■ Dataset items
- - - - -

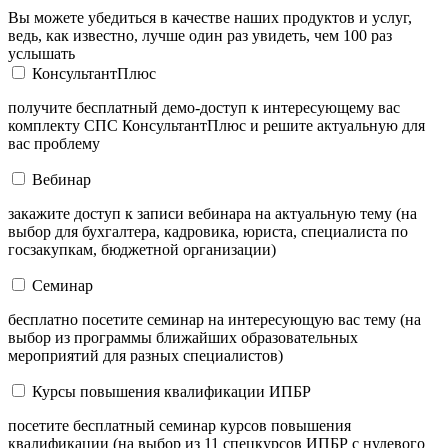
Вы можете убедиться в качестве наших продуктов и услуг,
ведь, как известно, лучше один раз увидеть, чем 100 раз
услышать
КонсультантПлюс
получите бесплатный демо-доступ к интересующему вас
комплекту СПС КонсультантПлюс и решите актуальную для
вас проблему
Вебинар
закажите доступ к записи вебинара на актуальную тему (на
выбор для бухгалтера, кадровика, юриста, специалиста по
госзакупкам, бюджетной организации)
Семинар
бесплатно посетите семинар на интересующую вас тему (на
выбор из программы ближайших образовательных
мероприятий для разных специалистов)
Курсы повышения квалификации ИПБР
посетите бесплатный семинар курсов повышения
квалификации (на выбор из 11 спецкурсов ИПБР с нулевого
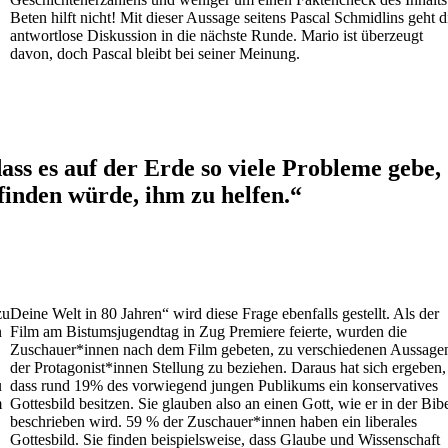
Beten hilft nicht! Mit dieser Aussage seitens Pascal Schmidlins geht d
antwortlose Diskussion in die nächste Runde. Mario ist überzeugt
davon, doch Pascal bleibt bei seiner Meinung.
s es auf der Erde so viele Probleme gebe,
 finden würde, ihm zu helfen.
“
zu
Deine Welt in 80 Jahren“ wird diese Frage ebenfalls gestellt. Als der
n
Film am Bistumsjugendtag in Zug Premiere feierte, wurden die
Zuschauer*innen nach dem Film gebeten, zu verschiedenen Aussage
der Protagonist*innen Stellung zu beziehen. Daraus hat sich ergeben,
u
dass rund 19% des vorwiegend jungen Publikums ein konservatives
m
Gottesbild besitzen. Sie glauben also an einen Gott, wie er in der Bib
beschrieben wird. 59 % der Zuschauer*innen haben ein liberales
Gottesbild. Sie finden beispielsweise, dass Glaube und Wissenschaft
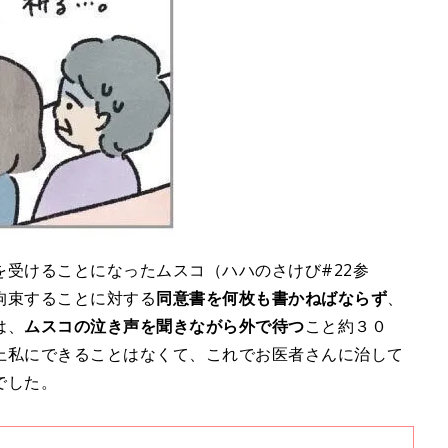
受けることになったムスコ（ハハのさけび#22参
拘束することに対する
同意書を何枚も書かねばならず
、
は、
ムスコの泣き声を聞きながら外で待つ
こと約３０
上私にできることはなくて、これでお医者さんに治して
でした。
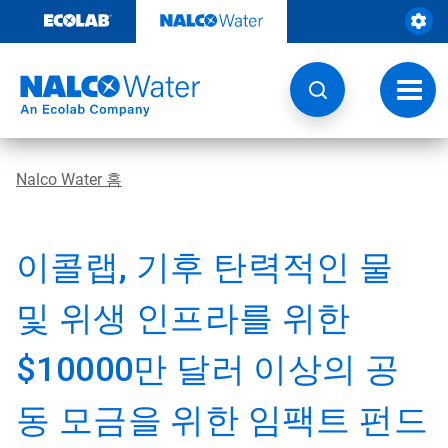
콘
텐
츠
로
건
토
너
글
뛰
내
기
비
게
Nalco Water 홈
이
션
이콜랩, 기후 탄력적인 물
및 위생 인프라를 위한
$10000만 달러 이상의 공
동 모금을 위한 임팩트 펀드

- - - - -

On how many lines of the data does the word "dass" appear? Only the number is wanted.

2